Sermons

Summary: God provided us with perfection but we chose to go our own way.

“Garden of Eden” (God Gives Us a Choice)

(Genesis 2:8 – 2:17)

Many of you have beautiful gardens, I have seen some of them. And today we are going to talk about the most famous garden in history, one that we will never be able to recreate, but one that we may again see.

Does Eden still exist? While there have been many attempts to locate Eden based on the Scriptural description, most Christian archaeologists agree that it was destroyed in the flood. In fact there is no evidence that either of the rivers that still exist, the Tigris and Euphrates, are in the same location as they were pre-flood. So the theory that the Garden of Eden was somewhere in southern Iraq, doesn’t have much evidence backing it.

OK, Let’s look at how:

I. God Provides for Man in the Garden (vv 8-14)

The river that flowed out of Eden was almost by necessity an underground spring that burst through in the Garden, because there was no rain yet. The idea that a spring could sustain four large rivers is not very likely, so these were probably not the mighty rivers they are today, but because of the moisture in the air, there was probably very little evaporation either. The word for river (nahar) comes from the root to sparkle and flow, and an accurate literal translation is stream. This word is also figuratively used for prosperity.

A. It was a Place of Life

Without understanding the language and symbolism of the time we don’t get the full meaning from this passage. First of all God planted “The Garden of delight or pleasure” in the east. In this culture east represented life, and west represented death, perhaps based on the rising and setting of the sun. When God said he removed our sins as far as the east is from the west, not only was it an infinite distance as we saw in the video last week, it also represents the vast gap between life and death.

So the garden which literally means a fenced area (He needed to keep the deer out of his garden too) was planted (ie. specially made) to the east, and notice how it says God “put” the man there. Not sure how He did this but we can again read this as God putting Adam into life. But even more, it’s implied that Adam was not created in the Garden of Eden, he was put there. So Adam was somehow dropped into this posh gated community all by himself.

He then must have lived somewhere else before the Garden, and given the landscape of the area, the Garden was surely a paradise compared to what he knew before. Already we see God going ahead to prepare a place for us humans. Interestingly both the tree of life, and the tree of knowledge of good and evil were in the middle of the garden so neither was ever far away, and they would have both separated the east from the west, life and death.

This tree of life was very important and if we look at Gen 3:22 we see that even dying, mortal man would live forever if they ate from this tree regularly. This is why Adam and Eve are expelled from the Garden after the fall. Rev 22:2 reminds us that this tree will grow in abundance once again in the New Jerusalem or heaven.

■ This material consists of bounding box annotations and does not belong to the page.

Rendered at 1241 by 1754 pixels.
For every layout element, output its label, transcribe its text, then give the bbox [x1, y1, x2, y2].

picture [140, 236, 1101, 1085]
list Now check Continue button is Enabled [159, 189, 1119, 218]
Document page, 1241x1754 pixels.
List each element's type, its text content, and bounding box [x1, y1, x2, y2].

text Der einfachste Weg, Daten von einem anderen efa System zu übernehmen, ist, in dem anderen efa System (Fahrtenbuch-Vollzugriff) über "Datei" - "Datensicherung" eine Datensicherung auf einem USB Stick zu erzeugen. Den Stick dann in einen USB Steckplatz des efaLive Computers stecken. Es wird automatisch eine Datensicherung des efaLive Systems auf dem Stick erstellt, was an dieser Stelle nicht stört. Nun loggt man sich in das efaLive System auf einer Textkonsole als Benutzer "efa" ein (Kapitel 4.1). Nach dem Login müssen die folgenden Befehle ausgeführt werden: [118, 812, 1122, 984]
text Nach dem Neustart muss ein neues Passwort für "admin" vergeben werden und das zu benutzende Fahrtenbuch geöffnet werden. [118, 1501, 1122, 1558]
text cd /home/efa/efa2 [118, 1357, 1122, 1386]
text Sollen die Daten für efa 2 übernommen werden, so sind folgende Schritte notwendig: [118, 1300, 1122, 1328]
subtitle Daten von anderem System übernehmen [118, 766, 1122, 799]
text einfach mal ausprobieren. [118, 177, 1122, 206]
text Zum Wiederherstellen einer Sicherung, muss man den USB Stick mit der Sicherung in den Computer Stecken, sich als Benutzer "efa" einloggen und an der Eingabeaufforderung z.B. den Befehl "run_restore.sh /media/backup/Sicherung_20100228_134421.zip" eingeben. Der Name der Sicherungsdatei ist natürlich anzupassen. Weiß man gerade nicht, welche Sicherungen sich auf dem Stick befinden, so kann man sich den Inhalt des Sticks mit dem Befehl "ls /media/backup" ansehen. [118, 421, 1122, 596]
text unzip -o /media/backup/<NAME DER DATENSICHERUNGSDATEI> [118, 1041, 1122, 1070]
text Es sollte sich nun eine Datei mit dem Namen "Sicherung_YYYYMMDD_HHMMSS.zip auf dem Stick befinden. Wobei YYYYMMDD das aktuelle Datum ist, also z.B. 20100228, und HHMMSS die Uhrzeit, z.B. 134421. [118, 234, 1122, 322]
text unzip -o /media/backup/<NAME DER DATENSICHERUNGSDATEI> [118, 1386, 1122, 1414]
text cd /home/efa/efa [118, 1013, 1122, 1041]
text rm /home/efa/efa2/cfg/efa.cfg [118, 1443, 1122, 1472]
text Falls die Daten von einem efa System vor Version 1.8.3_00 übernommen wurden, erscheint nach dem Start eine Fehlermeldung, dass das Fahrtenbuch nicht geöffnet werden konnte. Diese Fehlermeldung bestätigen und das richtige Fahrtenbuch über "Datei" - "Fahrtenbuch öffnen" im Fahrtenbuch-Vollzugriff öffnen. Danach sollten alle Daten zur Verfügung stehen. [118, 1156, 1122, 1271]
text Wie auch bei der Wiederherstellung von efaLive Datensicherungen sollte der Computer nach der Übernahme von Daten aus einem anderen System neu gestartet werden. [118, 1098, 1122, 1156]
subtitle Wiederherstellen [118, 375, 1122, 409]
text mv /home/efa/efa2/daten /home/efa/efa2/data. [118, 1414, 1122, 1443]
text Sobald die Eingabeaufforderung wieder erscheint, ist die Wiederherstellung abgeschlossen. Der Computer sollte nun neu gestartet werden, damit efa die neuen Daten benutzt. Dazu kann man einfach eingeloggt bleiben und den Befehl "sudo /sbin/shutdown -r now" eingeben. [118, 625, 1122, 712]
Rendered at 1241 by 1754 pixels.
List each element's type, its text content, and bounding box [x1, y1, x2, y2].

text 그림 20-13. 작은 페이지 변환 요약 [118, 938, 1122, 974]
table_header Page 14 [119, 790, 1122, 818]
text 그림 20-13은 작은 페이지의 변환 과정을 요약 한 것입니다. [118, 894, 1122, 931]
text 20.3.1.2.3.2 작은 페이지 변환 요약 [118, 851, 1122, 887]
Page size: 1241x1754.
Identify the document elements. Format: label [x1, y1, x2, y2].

We will see later that the tree of the knowledge of good and evil will give humans the first knowledge of evil, which is simply going against God’s will, they already knew good. We will see that this knowledge will come from an experiment in choice. There is nothing in the fruit itself that is magical, rather it is symbolic of the first breaking of God’s law, the fruit does nothing, but the act of disobedience or sin causes the result.

Here now is where I think it gets very interesting when we talk about the river. First it is noteworthy that most great cities had a river flow through or beside them, but Jerusalem didn’t, and I think we will see why as we continue. So the river flows from Eden or “paradise” and gives life to every living thing that God created. The water keeps the plants alive, and the animals, and man. As it leaves what is basically heaven on earth it flows in all four directions carrying life to all four corners of the world. Are you getting the picture?

I’m going to thump you with Bible a little bit here, you don’t need to follow along. Read Ezek 47:6b-12, Rev 22:1-2, Psalm 36:7-9a, Psalm 46:4-5

So what or who is this river, who gives eternal life? I am glad you asked, let’s look at Rev 21:6 hmmm now Rev 22:16-17. Then Jesus himself said to the Samaritan woman at the well in John 4:10-14. At first she didn’t get it and thought she would have to make the trek to the well everyday, but then finds out that Jesus is this water coming up from the ground in paradise to water, or give life to the entire world. Jesus, though he isn’t named until his birth in the New Testament, is the river of life even in Genesis 2.